The implementation is nice though. Simply switch to the HDMI menu, press okay and you'll see the list. You are able to rename them to suit you too, so it's all nice and clear. Arguably more so than it would be on a little home cinema system, and especially the dumb switch that you might be using if your TV was short of HDMI sockets.

The Peppa Pig factor

Here's a real problem that affects mummies and daddies the country over. Peppa Pig. If you've ever tried to record it on Channel 5 for your little one to enjoy when they awake from their graceful slumber then you'll know it's not that easy. Freeview boxes, Sky+HD, freesat+ and freesat freetime boxes all fail dismally, with recordings either starting too early, too late or cutting off too early. SkyHD was usually the best, getting it just about right.

Until now.
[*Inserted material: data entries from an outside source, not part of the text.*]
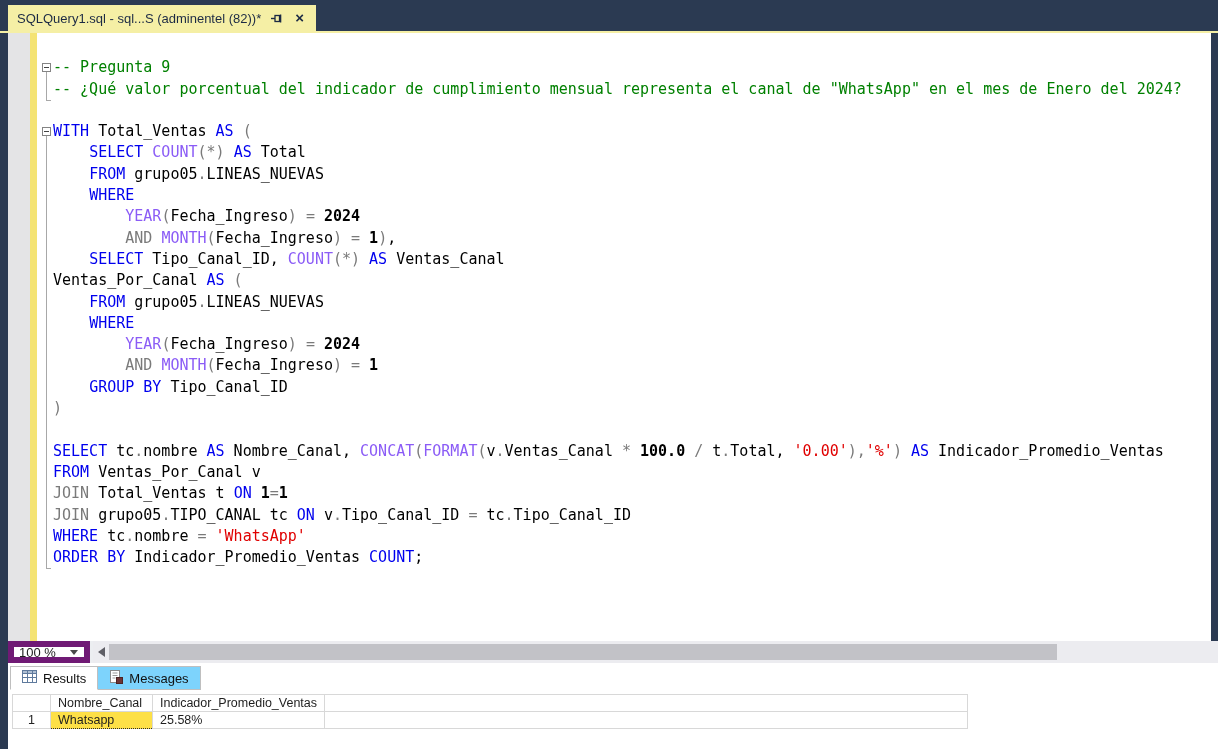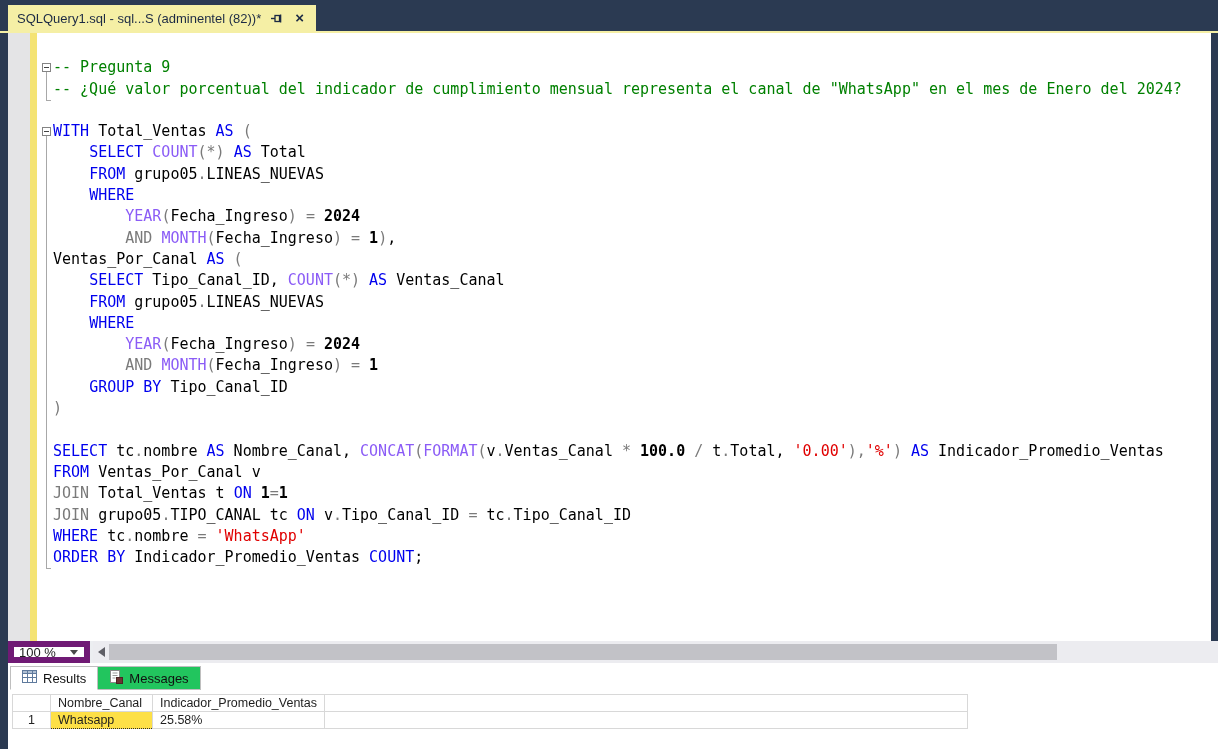--- a/index.html
+++ b/index.html
@@ -117,8 +117,8 @@
         <div class="code-line"><span class="tk-id">    </span><span class="tk-kw">WHERE</span></div>
         <div class="code-line"><span class="tk-id">        </span><span class="tk-fn">YEAR</span><span class="tk-op">(</span><span class="tk-id">Fecha_Ingreso</span><span class="tk-op">)</span><span class="tk-id"> </span><span class="tk-op">=</span><span class="tk-id"> </span><span class="tk-nu">2024</span></div>
         <div class="code-line"><span class="tk-id">        </span><span class="tk-op">AND</span><span class="tk-id"> </span><span class="tk-fn">MONTH</span><span class="tk-op">(</span><span class="tk-id">Fecha_Ingreso</span><span class="tk-op">)</span><span class="tk-id"> </span><span class="tk-op">=</span><span class="tk-id"> </span><span class="tk-nu">1</span><span class="tk-op">)</span><span class="tk-id">,</span></div>
+        <div class="code-line"><span class="tk-id">    </span><span class="tk-kw">SELECT</span><span class="tk-id"> Tipo_Canal_ID, </span><span class="tk-fn">COUNT</span><span class="tk-op">(*)</span><span class="tk-id"> </span><span class="tk-kw">AS</span><span class="tk-id"> Ventas_Canal</span></div>
         <div class="code-line"><span class="tk-id">Ventas_Por_Canal </span><span class="tk-kw">AS</span><span class="tk-op"> (</span></div>
-        <div class="code-line"><span class="tk-id">    </span><span class="tk-kw">SELECT</span><span class="tk-id"> Tipo_Canal_ID, </span><span class="tk-fn">COUNT</span><span class="tk-op">(*)</span><span class="tk-id"> </span><span class="tk-kw">AS</span><span class="tk-id"> Ventas_Canal</span></div>
         <div class="code-line"><span class="tk-id">    </span><span class="tk-kw">FROM</span><span class="tk-id"> grupo05</span><span class="tk-op">.</span><span class="tk-id">LINEAS_NUEVAS</span></div>
         <div class="code-line"><span class="tk-id">    </span><span class="tk-kw">WHERE</span></div>
         <div class="code-line"><span class="tk-id">        </span><span class="tk-fn">YEAR</span><span class="tk-op">(</span><span class="tk-id">Fecha_Ingreso</span><span class="tk-op">)</span><span class="tk-id"> </span><span class="tk-op">=</span><span class="tk-id"> </span><span class="tk-nu">2024</span></div>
Because in our test, the box recorded Peppa Pig perfectly, with the start of the recording happening at exactly the start of the programme. This is great news, and should keep the little-linters in our midst very happy.
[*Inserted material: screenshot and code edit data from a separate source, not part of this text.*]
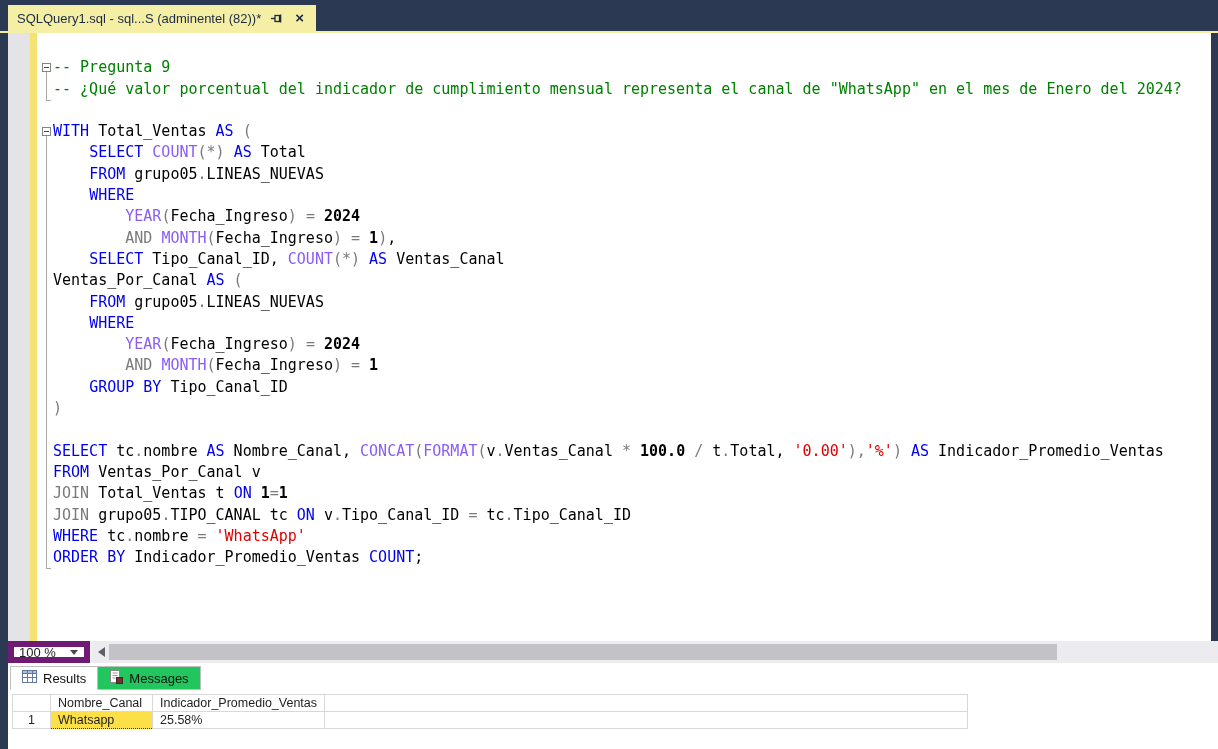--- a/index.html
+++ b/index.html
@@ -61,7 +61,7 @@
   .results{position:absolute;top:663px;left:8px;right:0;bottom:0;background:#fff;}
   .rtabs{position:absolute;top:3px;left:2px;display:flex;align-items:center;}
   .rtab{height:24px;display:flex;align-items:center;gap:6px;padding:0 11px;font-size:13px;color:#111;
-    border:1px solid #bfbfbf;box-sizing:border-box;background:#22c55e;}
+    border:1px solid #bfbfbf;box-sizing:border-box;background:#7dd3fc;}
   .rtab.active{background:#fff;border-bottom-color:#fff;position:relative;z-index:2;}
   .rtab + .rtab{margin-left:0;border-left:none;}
It's an interesting point in general though, because programme record accuracy is usually governed by something called, predictably, "accurate recording" which is a set of flags which are sent by the broadcaster to keep shows recording without problem. Channel 5 has a long-held reputation for not handling these properly, so we have no idea how the Pure manages to record properly.


Years of disappointment in Freeview boxes is finally over, it seems. The Avalon is arguably a replacement for lots of other equipment in your home cinema. The HDMI switch means it can act as a central piece of hardware to manage things like your PS3 and other HD hardware.

Meanwhile it's also a brilliant Freeview HD recorder, with great menus and potentially unlimited access to internet TV content. This starts with iPlayer, but could build to include other players too, which would be amazing. If Pure got Netflix and Lovefilm on here, then it would go from being really good, to being nearly perfect.

But for now, the lack of 4oD, Demand 5 and ITV Player is a big disappointment. Perhaps not enough to temper our love for a really lovely machine, but certainly one that will make you consider YouView. That's a shame though, because in terms of pure potential, the Pure has it in spades and is the more useful, modern and media savvy box of the two.